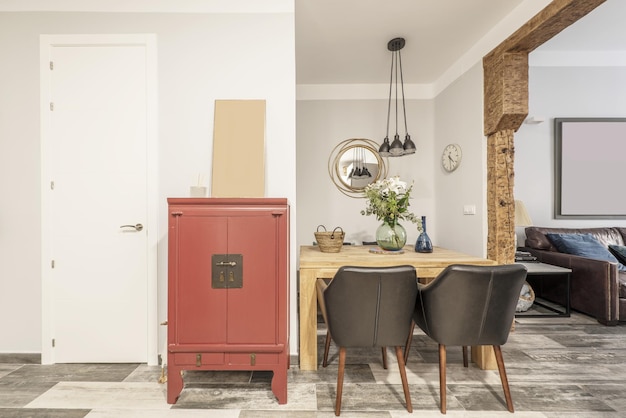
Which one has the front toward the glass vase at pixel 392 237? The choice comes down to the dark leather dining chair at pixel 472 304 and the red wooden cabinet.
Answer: the dark leather dining chair

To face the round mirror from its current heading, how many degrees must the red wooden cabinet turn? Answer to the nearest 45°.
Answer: approximately 135° to its left

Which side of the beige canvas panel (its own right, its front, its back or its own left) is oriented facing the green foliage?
left

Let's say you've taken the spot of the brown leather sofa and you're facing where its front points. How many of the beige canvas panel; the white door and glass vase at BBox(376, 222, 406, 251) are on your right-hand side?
3

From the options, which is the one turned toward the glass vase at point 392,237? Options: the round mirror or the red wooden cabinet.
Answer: the round mirror

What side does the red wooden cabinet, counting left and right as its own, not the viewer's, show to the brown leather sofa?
left

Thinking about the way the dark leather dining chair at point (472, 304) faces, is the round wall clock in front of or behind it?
in front

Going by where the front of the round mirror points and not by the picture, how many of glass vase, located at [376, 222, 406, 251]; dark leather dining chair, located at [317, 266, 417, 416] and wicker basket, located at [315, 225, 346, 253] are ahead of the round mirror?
3

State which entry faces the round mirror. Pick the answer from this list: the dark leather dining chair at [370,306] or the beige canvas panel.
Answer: the dark leather dining chair

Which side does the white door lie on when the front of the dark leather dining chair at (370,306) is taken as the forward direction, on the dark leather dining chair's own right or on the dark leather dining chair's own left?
on the dark leather dining chair's own left

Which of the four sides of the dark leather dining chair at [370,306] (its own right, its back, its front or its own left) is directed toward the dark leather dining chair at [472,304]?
right

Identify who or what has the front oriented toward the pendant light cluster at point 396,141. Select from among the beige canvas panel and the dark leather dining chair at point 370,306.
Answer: the dark leather dining chair

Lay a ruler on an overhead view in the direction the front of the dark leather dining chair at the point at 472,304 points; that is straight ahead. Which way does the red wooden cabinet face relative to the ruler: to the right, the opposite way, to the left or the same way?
the opposite way

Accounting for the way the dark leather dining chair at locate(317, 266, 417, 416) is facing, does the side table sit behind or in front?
in front

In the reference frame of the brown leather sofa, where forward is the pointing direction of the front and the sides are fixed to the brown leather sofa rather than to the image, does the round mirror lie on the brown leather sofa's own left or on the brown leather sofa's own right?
on the brown leather sofa's own right
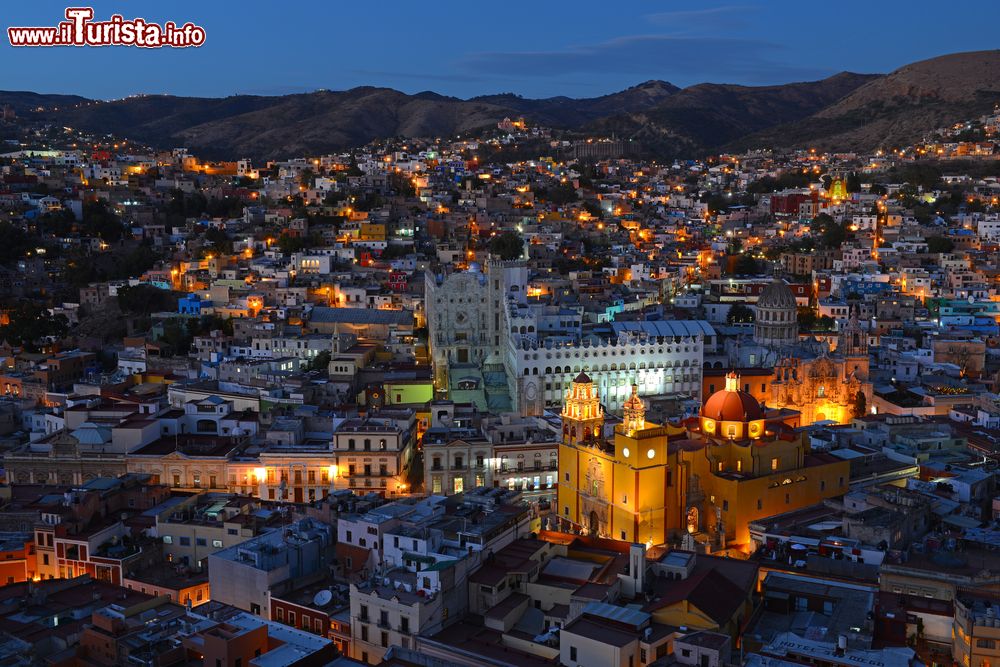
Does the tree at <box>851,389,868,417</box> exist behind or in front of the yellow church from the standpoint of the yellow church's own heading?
behind

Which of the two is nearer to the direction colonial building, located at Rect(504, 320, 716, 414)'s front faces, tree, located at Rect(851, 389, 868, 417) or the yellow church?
the yellow church

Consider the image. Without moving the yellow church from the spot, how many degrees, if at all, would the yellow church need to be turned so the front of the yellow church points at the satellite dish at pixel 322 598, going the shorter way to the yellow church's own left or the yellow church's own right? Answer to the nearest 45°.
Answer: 0° — it already faces it

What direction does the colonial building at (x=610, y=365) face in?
toward the camera

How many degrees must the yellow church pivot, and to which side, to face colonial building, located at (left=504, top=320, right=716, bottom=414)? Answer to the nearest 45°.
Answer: approximately 135° to its right

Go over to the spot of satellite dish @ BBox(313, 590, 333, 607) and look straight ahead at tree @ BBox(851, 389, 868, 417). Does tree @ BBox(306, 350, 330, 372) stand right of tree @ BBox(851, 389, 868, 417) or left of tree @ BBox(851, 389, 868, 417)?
left

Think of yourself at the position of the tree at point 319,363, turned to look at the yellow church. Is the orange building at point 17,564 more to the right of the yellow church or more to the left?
right

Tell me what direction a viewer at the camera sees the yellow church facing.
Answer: facing the viewer and to the left of the viewer

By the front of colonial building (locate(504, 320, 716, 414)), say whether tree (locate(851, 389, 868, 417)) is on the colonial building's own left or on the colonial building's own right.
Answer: on the colonial building's own left

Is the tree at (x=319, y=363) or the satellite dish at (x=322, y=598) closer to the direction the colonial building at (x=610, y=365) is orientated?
the satellite dish

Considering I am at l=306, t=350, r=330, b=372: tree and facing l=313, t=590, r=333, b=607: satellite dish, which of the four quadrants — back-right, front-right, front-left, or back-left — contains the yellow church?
front-left

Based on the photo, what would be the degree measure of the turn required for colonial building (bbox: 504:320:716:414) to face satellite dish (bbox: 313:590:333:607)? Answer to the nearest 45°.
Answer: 0° — it already faces it

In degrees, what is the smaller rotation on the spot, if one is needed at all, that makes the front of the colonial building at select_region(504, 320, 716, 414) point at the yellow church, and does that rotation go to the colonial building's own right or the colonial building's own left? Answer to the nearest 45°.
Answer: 0° — it already faces it

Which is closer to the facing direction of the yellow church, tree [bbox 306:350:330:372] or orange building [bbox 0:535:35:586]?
the orange building

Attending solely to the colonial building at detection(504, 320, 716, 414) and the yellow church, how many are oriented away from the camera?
0

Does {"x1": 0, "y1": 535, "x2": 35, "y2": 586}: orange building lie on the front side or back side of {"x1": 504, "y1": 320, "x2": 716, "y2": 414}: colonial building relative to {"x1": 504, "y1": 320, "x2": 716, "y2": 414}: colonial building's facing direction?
on the front side

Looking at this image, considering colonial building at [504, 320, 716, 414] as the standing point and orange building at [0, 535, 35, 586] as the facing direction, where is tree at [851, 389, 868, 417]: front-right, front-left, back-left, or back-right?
back-left

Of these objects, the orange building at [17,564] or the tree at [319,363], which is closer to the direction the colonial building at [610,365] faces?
the orange building

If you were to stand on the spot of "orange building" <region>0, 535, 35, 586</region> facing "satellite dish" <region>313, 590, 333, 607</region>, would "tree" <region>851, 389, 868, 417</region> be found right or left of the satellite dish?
left

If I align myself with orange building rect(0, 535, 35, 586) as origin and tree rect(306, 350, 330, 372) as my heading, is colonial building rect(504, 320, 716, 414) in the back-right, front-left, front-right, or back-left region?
front-right
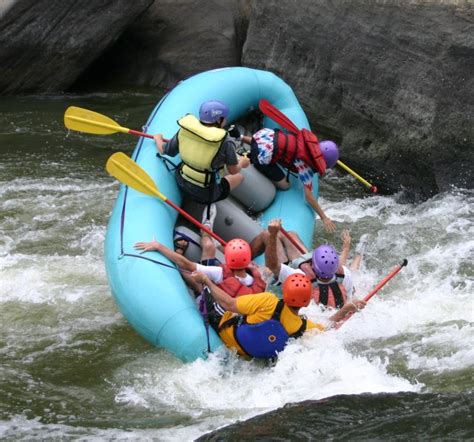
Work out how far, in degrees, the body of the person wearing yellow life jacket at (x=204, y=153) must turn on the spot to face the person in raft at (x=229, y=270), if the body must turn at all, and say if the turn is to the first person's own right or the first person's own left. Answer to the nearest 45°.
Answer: approximately 135° to the first person's own right

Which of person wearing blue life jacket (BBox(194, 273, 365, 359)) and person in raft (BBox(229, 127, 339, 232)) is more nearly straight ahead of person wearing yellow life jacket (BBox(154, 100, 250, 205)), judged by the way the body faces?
the person in raft

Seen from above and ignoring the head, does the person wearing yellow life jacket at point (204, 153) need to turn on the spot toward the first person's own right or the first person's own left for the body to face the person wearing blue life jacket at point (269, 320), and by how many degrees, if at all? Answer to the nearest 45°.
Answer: approximately 135° to the first person's own right

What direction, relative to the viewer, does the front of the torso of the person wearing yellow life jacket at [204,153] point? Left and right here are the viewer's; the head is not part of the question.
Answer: facing away from the viewer and to the right of the viewer

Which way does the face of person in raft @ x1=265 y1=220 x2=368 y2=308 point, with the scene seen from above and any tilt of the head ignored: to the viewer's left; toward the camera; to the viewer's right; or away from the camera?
away from the camera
==========
THE PROBLEM:
Please output the line that contains "What direction, relative" and every line after it in the entries above, exactly, and nothing more.

TASK ANSWER:
What direction, relative to the viewer, does the front of the torso of the person wearing yellow life jacket at [204,153] point? Left and right here are the viewer's; the head is not part of the question.
Answer: facing away from the viewer and to the right of the viewer

Which way does the face of person in raft @ x1=265 y1=220 x2=368 y2=308 point, with the scene seen from above and any tilt of the head ignored: to the viewer's left; toward the camera; to the viewer's right; or away from the camera?
away from the camera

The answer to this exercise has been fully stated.